> PROBLEM REQUIREMENTS: Beginning at the line containing "left eye: (316, 340)" in the material below and ending at the line containing "neck: (787, 369)", return each line exactly and add nothing.
[DATA LISTING]
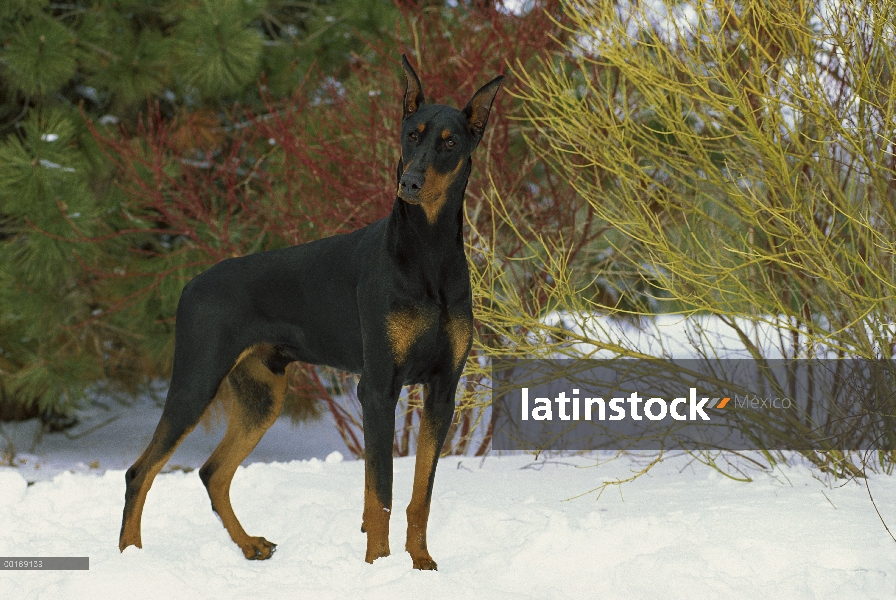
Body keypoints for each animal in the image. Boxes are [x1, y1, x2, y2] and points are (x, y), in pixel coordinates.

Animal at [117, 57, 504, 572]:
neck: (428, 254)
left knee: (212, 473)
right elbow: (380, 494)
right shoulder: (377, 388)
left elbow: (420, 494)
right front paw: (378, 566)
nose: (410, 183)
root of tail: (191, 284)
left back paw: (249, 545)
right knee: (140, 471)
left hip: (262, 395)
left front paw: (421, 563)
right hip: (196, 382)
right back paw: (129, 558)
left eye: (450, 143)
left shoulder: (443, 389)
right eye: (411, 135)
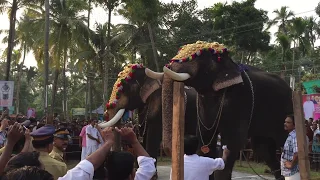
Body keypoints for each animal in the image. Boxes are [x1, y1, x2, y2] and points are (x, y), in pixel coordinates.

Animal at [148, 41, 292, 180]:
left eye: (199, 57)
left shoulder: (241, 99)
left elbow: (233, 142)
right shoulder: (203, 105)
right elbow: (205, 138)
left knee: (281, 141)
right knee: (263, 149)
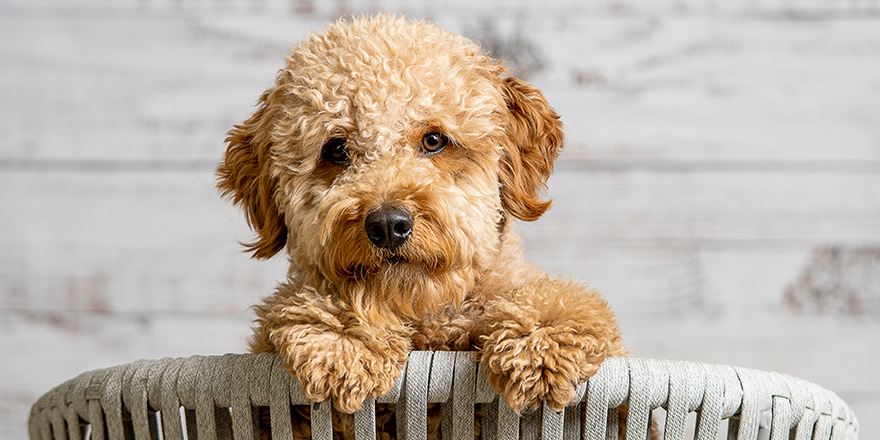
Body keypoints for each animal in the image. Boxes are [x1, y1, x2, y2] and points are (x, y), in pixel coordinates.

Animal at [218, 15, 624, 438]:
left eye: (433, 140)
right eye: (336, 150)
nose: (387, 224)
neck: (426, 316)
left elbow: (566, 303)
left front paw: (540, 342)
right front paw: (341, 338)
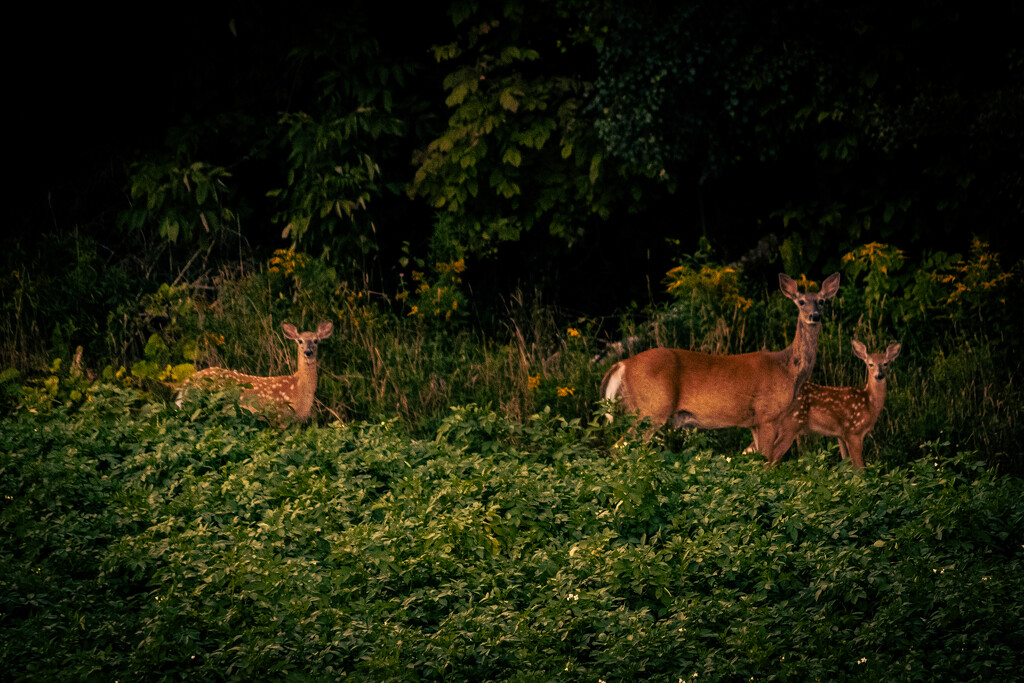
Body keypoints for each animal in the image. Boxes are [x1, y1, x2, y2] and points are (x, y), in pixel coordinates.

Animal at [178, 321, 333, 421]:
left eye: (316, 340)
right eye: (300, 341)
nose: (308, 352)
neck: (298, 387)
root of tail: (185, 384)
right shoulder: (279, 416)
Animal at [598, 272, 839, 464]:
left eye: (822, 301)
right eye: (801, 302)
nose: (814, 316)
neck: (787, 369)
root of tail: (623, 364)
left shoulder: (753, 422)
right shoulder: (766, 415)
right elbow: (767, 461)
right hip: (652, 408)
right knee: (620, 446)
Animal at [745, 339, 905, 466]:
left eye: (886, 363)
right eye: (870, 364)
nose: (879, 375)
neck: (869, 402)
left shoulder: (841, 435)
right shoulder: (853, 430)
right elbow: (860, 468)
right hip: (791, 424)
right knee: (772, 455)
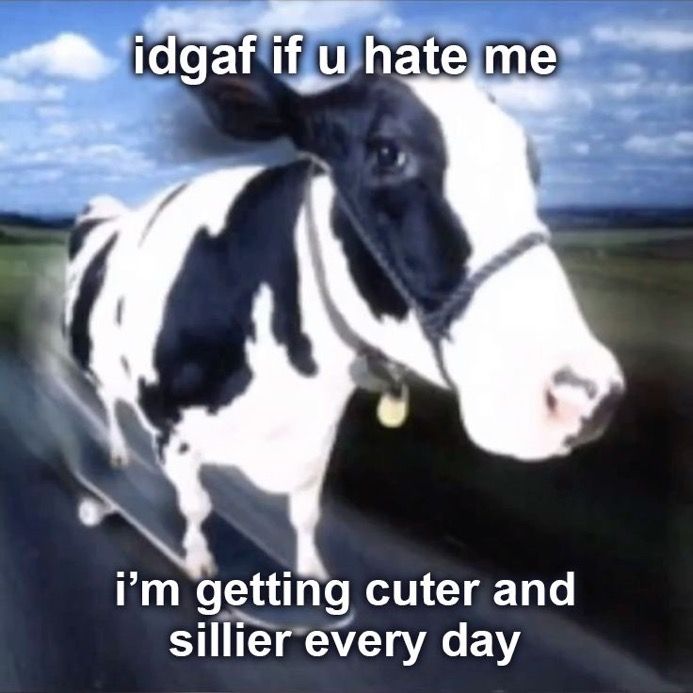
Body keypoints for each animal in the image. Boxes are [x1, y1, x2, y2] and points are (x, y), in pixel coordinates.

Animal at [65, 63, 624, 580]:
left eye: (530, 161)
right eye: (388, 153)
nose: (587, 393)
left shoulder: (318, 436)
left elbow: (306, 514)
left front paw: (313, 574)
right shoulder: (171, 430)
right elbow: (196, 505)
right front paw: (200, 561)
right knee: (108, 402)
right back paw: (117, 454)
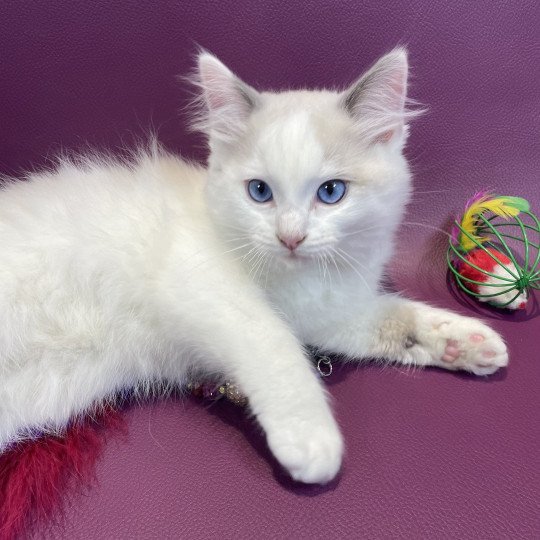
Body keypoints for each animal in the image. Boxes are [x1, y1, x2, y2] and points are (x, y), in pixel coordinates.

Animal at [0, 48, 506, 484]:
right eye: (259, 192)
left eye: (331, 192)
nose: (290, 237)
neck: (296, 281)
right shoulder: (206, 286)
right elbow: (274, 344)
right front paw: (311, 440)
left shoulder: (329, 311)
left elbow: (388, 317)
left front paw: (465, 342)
[/DATA LISTING]
> ANSWER BOX:
left eye: (316, 340)
right eye: (300, 341)
nose: (308, 352)
neck: (298, 387)
root of tail: (185, 384)
right shoulder: (279, 416)
Animal at [598, 272, 839, 464]:
left eye: (822, 301)
right eye: (801, 302)
nose: (814, 316)
neck: (787, 369)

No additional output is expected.